Ob die Therapie in der Vergleichsgruppe (Aspirin für alle in ARTESiA, Aspirin nur bei Aspirin-Indikation in NOAH-AFNET 6) zu der Heterogenität der Ergebnisse beigetragen hat, bedarf weiterer Analysen. Die Ergebnisse beider Subanalysen identifizieren eine Gruppe von Patientinnen und Patienten mit Device-detektiertem Vorhofflimmern, die wahrscheinlich keine Antikoagulation benötigt (CHA2DS2VASc 2–4). Bei Patientinnen und Patienten mit Device-detektiertem Vorhofflimmern und multiplen Schlaganfallrisikofaktoren können die Ergebnisse der beiden Subanalysen die Beratung der Betroffenen mit Daten unterfüttern, bei allerdings auch erhöhtem Blutungsrisiko. Bessere Methoden zur Schlaganfallrisikoabschätzung bei Patientinnen und Patienten mit DDAF wären sehr hilfreich. Weitere Analysen der Datensätze von NOAH-AFNET 6 und ARTESiA können hier vielleicht weiterhelfen.

Referenzen

 

  1. Toennis T, Bertaglia E, Brandes A, Dichtl W, Fluschnik N, de Groot JR, et al. The influence of atrial high-rate episodes on stroke and cardiovascular death: an update. Europace 2023;25(7).
  2. Kirchhof P, Camm AJ, Goette A, Brandes A, Eckardt L, Elvan A, et al. Early Rhythm-Control Therapy in Patients with Atrial Fibrillation. N Engl J Med 2020;383(14):1305-1316.
  3. Becher N, Metzner A, Toennis T, Kirchhof P, Schnabel R. Atrial fibrillation burden: a new outcome predictor and therapeutic target. European Heart Journal 2024;in press, DOI 10.1093/eurheartj/ehae373.
  4. Kirchhof P, Toennis T, Goette A, Camm AJ, Diener HC, Becher N, et al. Anticoagulation with Edoxaban in Patients with Atrial High-Rate Episodes. N Engl J Med 2023;389(13):1167-1179.
  5. Healey JS, Lopes RD, Granger CB, Alings M, Rivard L, McIntyre WF, et al. Apixaban for Stroke Prevention in Subclinical Atrial Fibrillation.

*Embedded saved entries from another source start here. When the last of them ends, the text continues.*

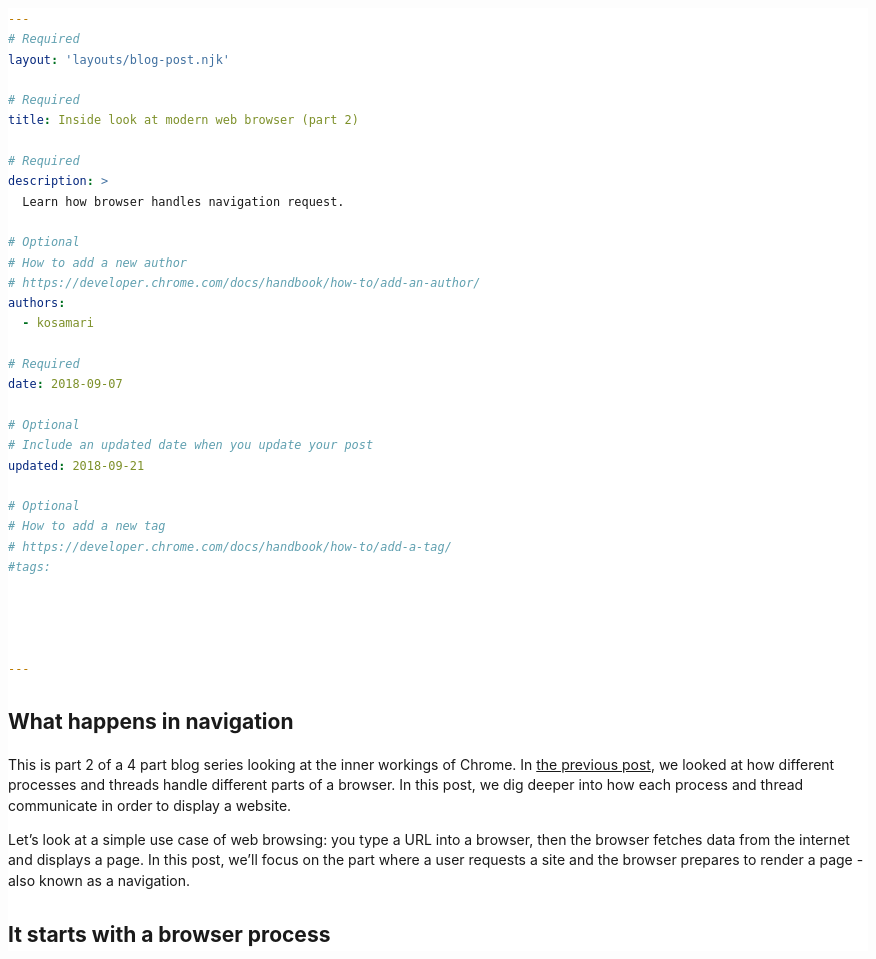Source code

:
 ```yaml
---
# Required
layout: 'layouts/blog-post.njk'

# Required
title: Inside look at modern web browser (part 2)

# Required
description: >
  Learn how browser handles navigation request.

# Optional
# How to add a new author
# https://developer.chrome.com/docs/handbook/how-to/add-an-author/
authors:
  - kosamari

# Required
date: 2018-09-07

# Optional
# Include an updated date when you update your post
updated: 2018-09-21

# Optional
# How to add a new tag
# https://developer.chrome.com/docs/handbook/how-to/add-a-tag/
#tags:




---
```


## What happens in navigation

This is part 2 of a 4 part blog series looking at the inner workings of Chrome. 
In [the previous post](https://developers.google.com/web/updates/2018/09/inside-browser-part1), we looked at how different 
processes and threads handle different parts of a browser. In this post, we dig deeper into how 
each process and thread communicate in order to display a website.

Let’s look at a simple use case of web browsing: you type a URL into a browser, then the browser 
fetches data from the internet and displays a page. In this post, we’ll focus on the part where a 
user requests a site and the browser prepares to render a page - also known as a navigation.


## It starts with a browser process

N Engl J Med 2024;390(2):107-117.
  6. McIntyre WF, Benz AP, Becher N, Healey JS, Granger CB, Rivard L, et al. Direct Oral Anticoagulants for Stroke Prevention in Patients With Device-Detected Atrial Fibrillation: A Study-Level Meta-Analysis of the NOAH-AFNET 6 and ARTESiA Trials. Circulation 2024;149(13):981-988.
  7. Lopes R, Granger C, Wojdyla D, McIntyre WF, Alings M, Mani T, et al. Apixaban versus aspirin according CHDA2DS2VASc in subclinical atrial fibrillation: Insights from ARTESIA. J Am Coll Cardiol 2024;published online.

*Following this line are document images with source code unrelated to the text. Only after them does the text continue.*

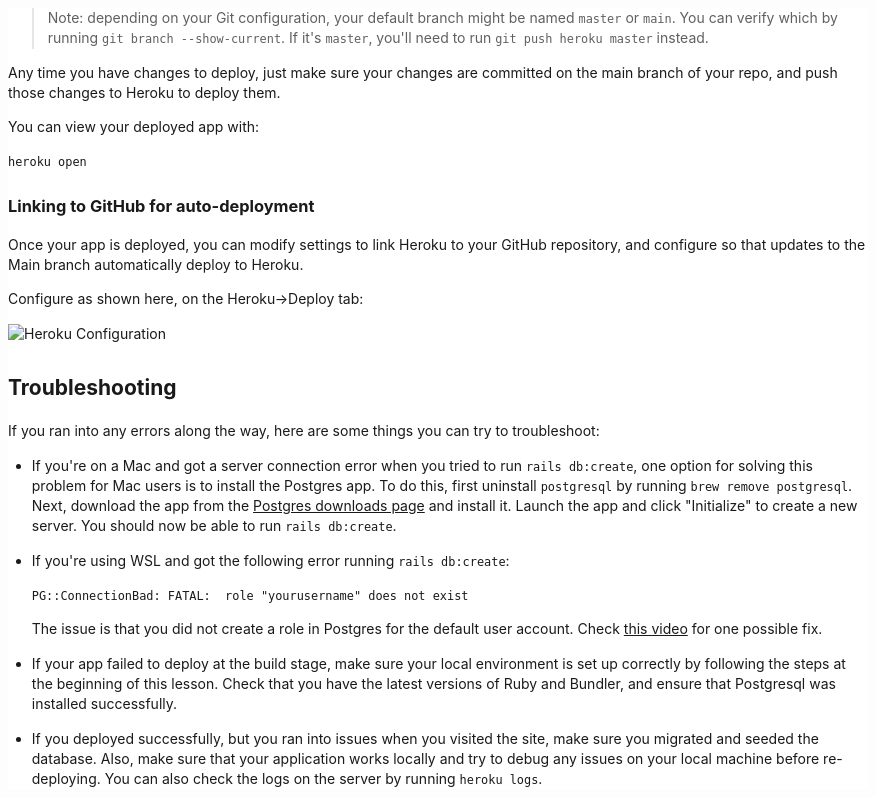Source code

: > Note: depending on your Git configuration, your default branch might be named
> `master` or `main`. You can verify which by running
> `git branch --show-current`. If it's `master`, you'll need to run
> `git push heroku master` instead.

Any time you have changes to deploy, just make sure your changes are committed
on the main branch of your repo, and push those changes to Heroku to deploy
them.

You can view your deployed app with:

```sh
heroku open
```

### Linking to GitHub for auto-deployment

Once your app is deployed, you can modify settings to link Heroku to your GitHub repository, and configure so that updates to the Main branch automatically deploy to Heroku.

Configure as shown here, on the Heroku->Deploy tab:

![Heroku Configuration](./assets/GitHub_Heroku.png?raw=true 'Heroku configuration')

## Troubleshooting

If you ran into any errors along the way, here are some things you can try to
troubleshoot:

- If you're on a Mac and got a server connection error when you tried to run
  `rails db:create`, one option for solving this problem for Mac users is to
  install the Postgres app. To do this, first uninstall `postgresql` by running
  `brew remove postgresql`. Next, download the app from the
  [Postgres downloads page][postgres downloads page] and install it. Launch the
  app and click "Initialize" to create a new server. You should now be able to
  run `rails db:create`.

- If you're using WSL and got the following error running `rails db:create`:

  ```txt
  PG::ConnectionBad: FATAL:  role "yourusername" does not exist
  ```

  The issue is that you did not create a role in Postgres for the default user
  account. Check [this video](https://www.youtube.com/watch?v=bQC5izDzOgE) for
  one possible fix.

- If your app failed to deploy at the build stage, make sure your local
  environment is set up correctly by following the steps at the beginning of
  this lesson. Check that you have the latest versions of Ruby and Bundler, and
  ensure that Postgresql was installed successfully.

- If you deployed successfully, but you ran into issues when you visited the
  site, make sure you migrated and seeded the database. Also, make sure that
  your application works locally and try to debug any issues on your local
  machine before re-deploying. You can also check the logs on the server by
  running `heroku logs`.


[supported runtimes]: https://devcenter.heroku.com/articles/ruby-support#supported-runtimes
[postgresql wsl]: https://docs.microsoft.com/en-us/windows/wsl/tutorials/wsl-database#install-postgresql
[heroku signup]: https://signup.heroku.com/devcenter
[heroku cli]: https://devcenter.heroku.com/articles/heroku-cli#download-and-install
[postgres downloads page]: https://postgresapp.com/downloads.html
[heroku rails deploying guide]: https://devcenter.heroku.com/articles/getting-started-with-rails6
[troubleshooting guide on heroku]: https://devcenter.heroku.com/articles/getting-started-with-rails6#troubleshooting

  8. Lip GYH, Nikorowitsch J, Sehner S, Becher N, Bertaglia E, Blomstrom-Lundqvist C, et al. Oral anticoagulation in device-detected atrial fibrillation: effects of age, sex, cardiovascular comorbidities, and kidney function on outcomes in the NOAH-AFNET 6 trial. Eur Heart J 2024;45(19):1733-1737.